Anna Hedström, Leander Weber, Dilyara Bareeva, Franz Motzkus, Wojciech Samek, Sebastian Lapuschkin, Marina M.-C. Höhne: “Quantus: An Explainable AI Toolkit for Responsible Evaluation of Neural Network Explanations” & Quantus

Abstracts:

Enhancing Explanations by Introducing Stochasticity to Model Weights:
Many efforts have been made for revealing the decision-making process of black-box learning machines such as deep neural networks, resulting in useful local and global explanation methods. For local explanation, stochasticity is known to help: a simple method, called SmoothGrad, has improved the visual quality of gradient-based attribution by adding noise in the input space and taking the average over the noise. In this paper, we extend this idea and propose NoiseGrad that enhances both local and global explanation methods. Specifically, NoiseGrad introduces stochasticity in the weight parameter space, such that the decision boundary is perturbed. NoiseGrad is expected to enhance the local explanation, similarly to SmoothGrad, due to the dual relationship between the input perturbation and the decision boundary perturbation. Furthermore, NoiseGrad can be used to enhance global explanations. We evaluate NoiseGrad and its fusion with SmoothGrad – FusionGrad – qualitatively and quantitatively with several evaluation criteria, and show that our novel approach significantly outperforms the baseline methods. Both NoiseGrad and FusionGrad are method-agnostic and as handy as SmoothGrad using simple heuristics for the choice of hyperparameter setting without the need of finetuning.

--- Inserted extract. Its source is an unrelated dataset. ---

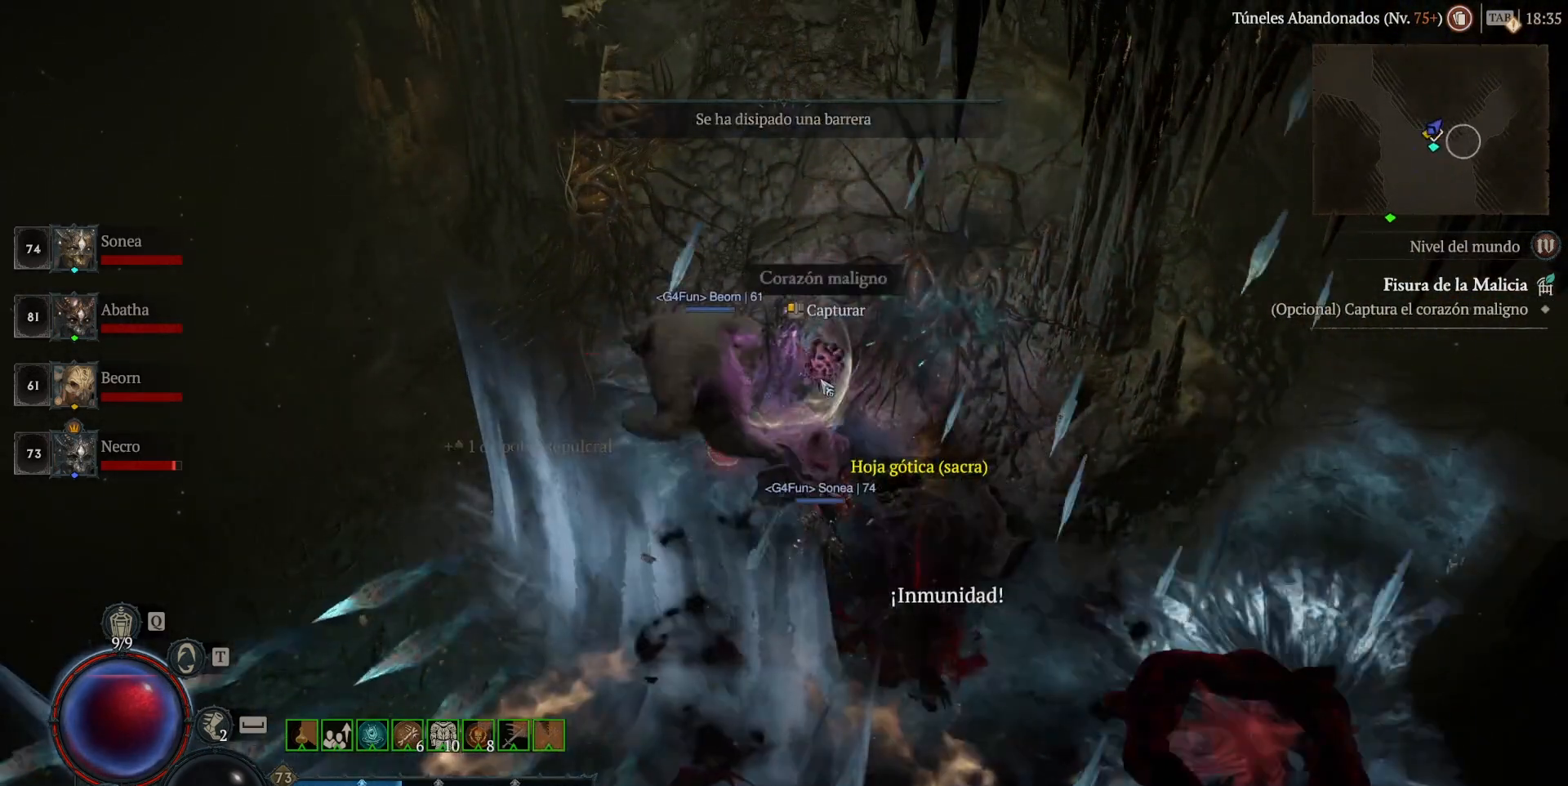
{"keys": ["super"], "mouse": ["left"], "events": [[40, "mouse_left", "down"], [40, "super", "down"], [200, "mouse_left", "up"], [200, "super", "up"], [400, "mouse_left", "down"], [400, "super", "down"]]}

Quantus: An Explainable AI Toolkit for Responsible Evaluation of Neural Network Explanations:
The evaluation of explanation methods is a research topic that has not yet been explored deeply, however, since explainability is supposed to strengthen trust in artificial intelligence, it is necessary to systematically review and compare explanation methods in order to confirm their correctness.
Until now, no tool exists that exhaustively and speedily allows researchers to quantitatively evaluate explanations of neural network predictions. To increase transparency and reproducibility in the field, we therefore built Quantus – a comprehensive, open-source toolkit in Python that includes a growing, well-organized collection of evaluation metrics and tutorials for evaluating explainable methods. The toolkit has been thoroughly tested and is available under open source license on PyPi.